Acabou desistindo de comer alimentos sólidos e optou apenas por beber seu suco de morango, enquanto observava Maki conversar com Yuta sobre a próxima missão que ela iria fazer com Panda e Inumaki. O moreno ao seu lado dava bastante atenção para a amiga e ressaltava diversos comentários no meio da conversa. Ela não via necessidade de comentar tanto sobre algo simples, mas Yuta sempre parecia muito disposto a deixar claro a qualquer um, que ele estava prestando atenção no que a pessoa falava e que ele se importava com a opinião que a mesma tinha em relação aquele assunto.

Por que ele sempre tinha de ser tão gentil e atencioso com todos?

A Matsumoto começou a sentir uma sensação estranha em seu estômago, mais como se um calor estivesse se apossando de seu interior, enquanto suas íris verdes estavam fixas no Okkotsu.
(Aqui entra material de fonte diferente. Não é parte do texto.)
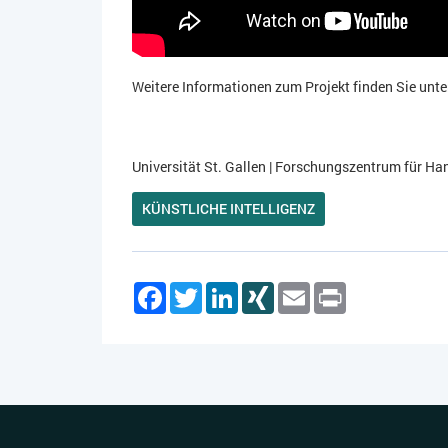
Weitere Informationen zum Projekt finden Sie unte
Universität St. Gallen | Forschungszentrum für 
KÜNSTLICHE INTELLIGENZ
Facebook
Twitter
LinkedIn
XING
Email
Print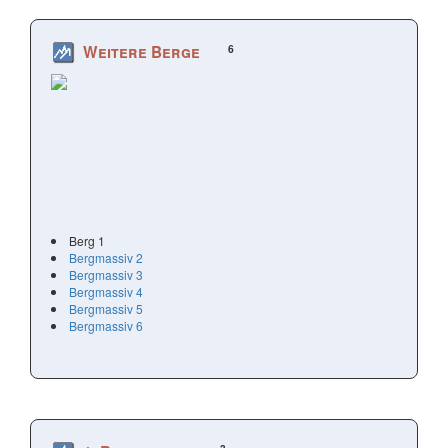
6
Weitere Berge
Berg 1
Bergmassiv 2
Bergmassiv 3
Bergmassiv 4
Bergmassiv 5
Bergmassiv 6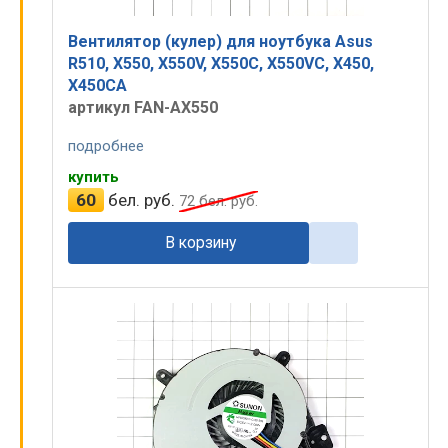
Вентилятор (кулер) для ноутбука Asus
R510, X550, X550V, X550C, X550VC, X450,
X450CA
артикул FAN-AX550
подробнее
купить
60
бел. руб.
72
бел. руб.
В корзину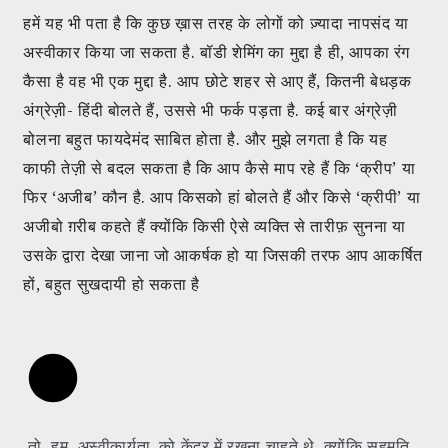
हमें यह भी पता है कि कुछ ख़ास तरह के लोगों को ज़्यादा नापसंद या
अस्वीकार किया जा सकता है. बॉडी शेमिंग का मुद्दा है ही, आपका रंग
कैसा है वह भी एक मुद्दा है. आप छोटे शहर से आए हैं, कितनी बेधड़क
अंग्रेज़ी- हिंदी बोलते हैं, उससे भी फर्क पड़ता है. कई बार अंग्रेज़ी
बोलना बहुत फायदेमंद साबित होता है. और मुझे लगता है कि यह
काफी तेज़ी से बदल सकता है कि आप कैसे माप रहे हैं कि ‘क्रीप’ या
फिर ‘अजीब’ कौन है. आप किसको हां बोलते हैं और किसे ‘क्रीपी’ या
अजीबो ग़रीब कहते हैं क्योंकि किसी ऐसे व्यक्ति से तारीफ़ सुनना या
उसके द्वारा देखा जाना जो आकर्षक हो या जिसकी तरफ आप आकर्षित
हों, बहुत सुखदायी हो सकता है
तो, हम अस्वीकार्यता को केंद्र में रखना चाहते थे, क्योंकि सहमति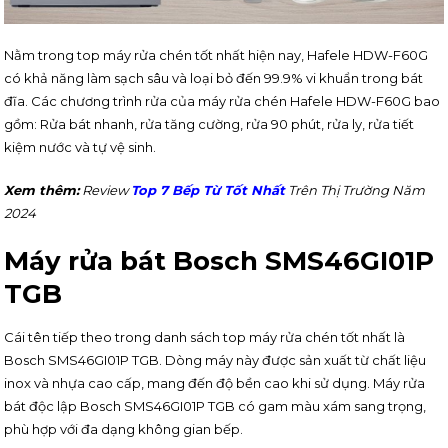
Nằm trong top máy rửa chén tốt nhất hiện nay, Hafele HDW-F60G
có khả năng làm sạch sâu và loại bỏ đến 99.9% vi khuẩn trong bát
đĩa. Các chương trình rửa của máy rửa chén Hafele HDW-F60G bao
gồm: Rửa bát nhanh, rửa tăng cường, rửa 90 phút, rửa ly, rửa tiết
kiệm nước và tự vệ sinh.
Xem thêm:
Review
Top 7 Bếp Từ Tốt Nhất
Trên Thị Trường Năm
2024
Máy rửa bát Bosch SMS46GI01P
TGB
Cái tên tiếp theo trong danh sách top máy rửa chén tốt nhất là
Bosch SMS46GI01P TGB. Dòng máy này được sản xuất từ chất liệu
inox và nhựa cao cấp, mang đến độ bền cao khi sử dụng. Máy rửa
bát độc lập Bosch SMS46GI01P TGB có gam màu xám sang trọng,
phù hợp với đa dạng không gian bếp.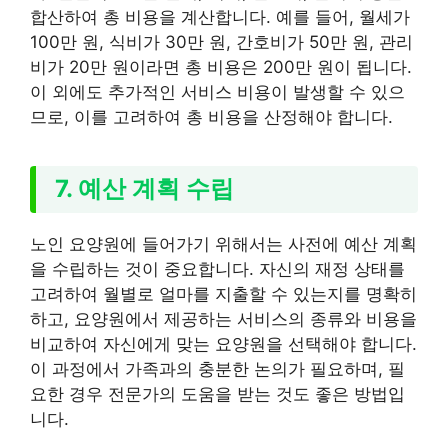
합산하여 총 비용을 계산합니다. 예를 들어, 월세가
100만 원, 식비가 30만 원, 간호비가 50만 원, 관리
비가 20만 원이라면 총 비용은 200만 원이 됩니다.
이 외에도 추가적인 서비스 비용이 발생할 수 있으
므로, 이를 고려하여 총 비용을 산정해야 합니다.
7. 예산 계획 수립
노인 요양원에 들어가기 위해서는 사전에 예산 계획
을 수립하는 것이 중요합니다. 자신의 재정 상태를
고려하여 월별로 얼마를 지출할 수 있는지를 명확히
하고, 요양원에서 제공하는 서비스의 종류와 비용을
비교하여 자신에게 맞는 요양원을 선택해야 합니다.
이 과정에서 가족과의 충분한 논의가 필요하며, 필
요한 경우 전문가의 도움을 받는 것도 좋은 방법입
니다.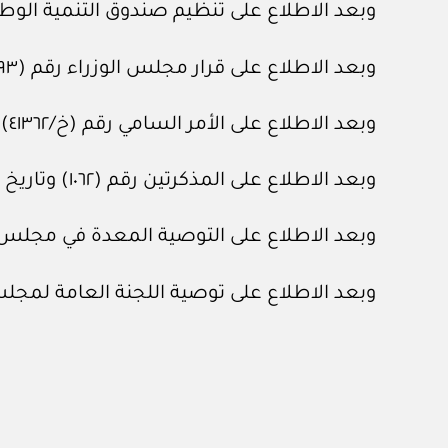
وبعد الاطلاع على تنظيم صندوق التنمية الوطني، الصادر بقرا
وبعد الاطلاع على قرار مجلس الوزراء رقم (٦٩٣) وتاريخ ٢٢ /١١/ ١٤٣٨هـ.
وبعد الاطلاع على الأمر السامي رقم (خ/٤١٣٦٢) وتاريخ ٢٥ /١٠/ ١٤٢٣هـ.
وبعد الاطلاع على المذكرتين رقم (١٠٦٢) وتاريخ ٢٥ /١١/ ١٤٤١هـ، ورقم (١٨٤٤) وتاريخ ١٤ /٨/ ١٤٤٣هـ، المعدتين في هيئة الخبراء بمجلس الوزراء.
وبعد الاطلاع على التوصية المعدة في مجلس الشؤون الاقتصادية وا
وبعد الاطلاع على توصية اللجنة العامة لمجلس الوزراء رقم (٨٧٦٨) 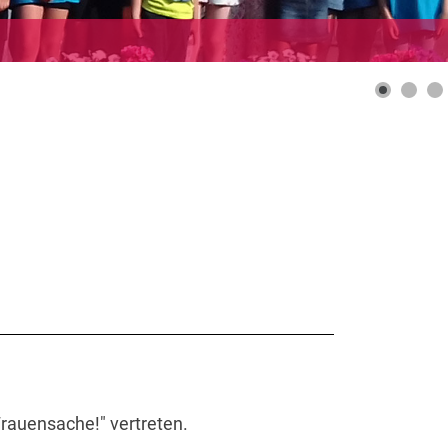
rauensache!" vertreten.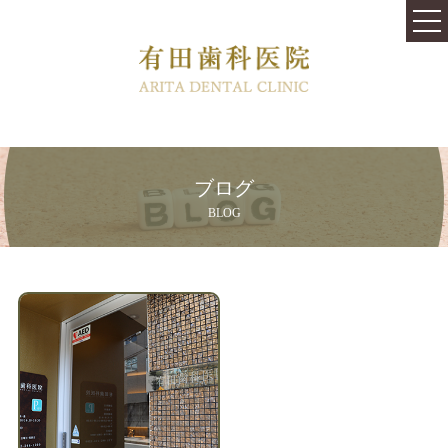
TOP
医院紹介
料金表
はじめての方へ
ブログ
治療内容
BLOG
快適な治療と心地よい空間を提供します
むし歯の治療跡や銀歯をきれいにしたい
口内環境を変えるバクテリアセラピー
歯が虫歯にならないために
従来より痛みや不安が少ない歯周病治療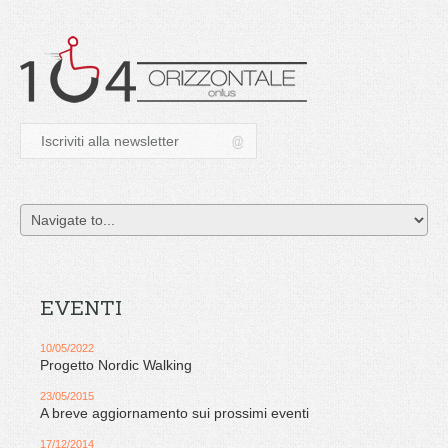
EVENTI
10/05/2022
Progetto Nordic Walking
23/05/2015
A breve aggiornamento sui prossimi eventi
17/12/2014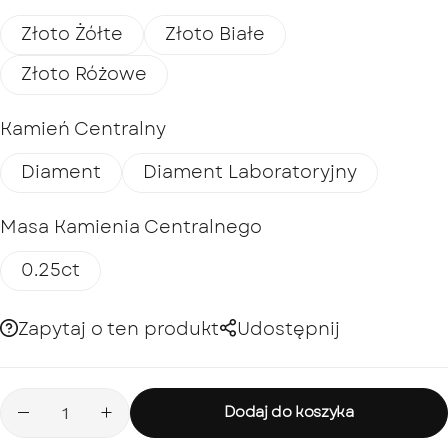
Złoto Żółte
Złoto Białe
Złoto Różowe
Kamień Centralny
Diament
Diament Laboratoryjny
Masa Kamienia Centralnego
0.25ct
Zapytaj o ten produkt
Udostępnij
Dodaj do koszyka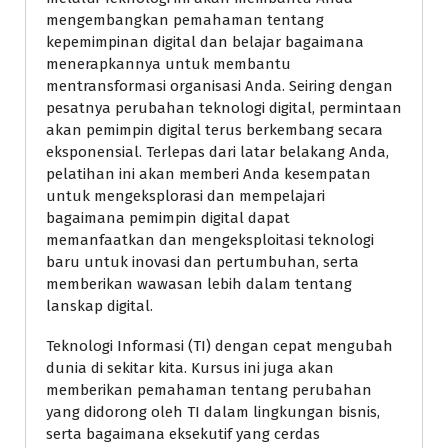
mengembangkan pemahaman tentang
kepemimpinan digital dan belajar bagaimana
menerapkannya untuk membantu
mentransformasi organisasi Anda. Seiring dengan
pesatnya perubahan teknologi digital, permintaan
akan pemimpin digital terus berkembang secara
eksponensial. Terlepas dari latar belakang Anda,
pelatihan ini akan memberi Anda kesempatan
untuk mengeksplorasi dan mempelajari
bagaimana pemimpin digital dapat
memanfaatkan dan mengeksploitasi teknologi
baru untuk inovasi dan pertumbuhan, serta
memberikan wawasan lebih dalam tentang
lanskap digital.
Teknologi Informasi (TI) dengan cepat mengubah
dunia di sekitar kita. Kursus ini juga akan
memberikan pemahaman tentang perubahan
yang didorong oleh TI dalam lingkungan bisnis,
serta bagaimana eksekutif yang cerdas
Na forma como ele sorria e gesticulava durante a conversa.

Ele parecia tão seguro de si, totalmente diferente do rapaz que havia aparecido na escola dois anos atrás.

E ao perceber que estava reparando demais no mesmo, a garota voltou para sua bandeja de comida. Mais uma vez se esforçando em comer pelo menos o bolinho de arroz, sem fazer muitos movimentos bruscos com sua mandíbula enquanto mastigava. Mesmo que de certa forma, ela estivesse usando a dor que afligia a si mesma para se punir.

Ela tinha coisas mais importantes para fazer, em vez de prestar atenção em um maldito aluno daquela escola.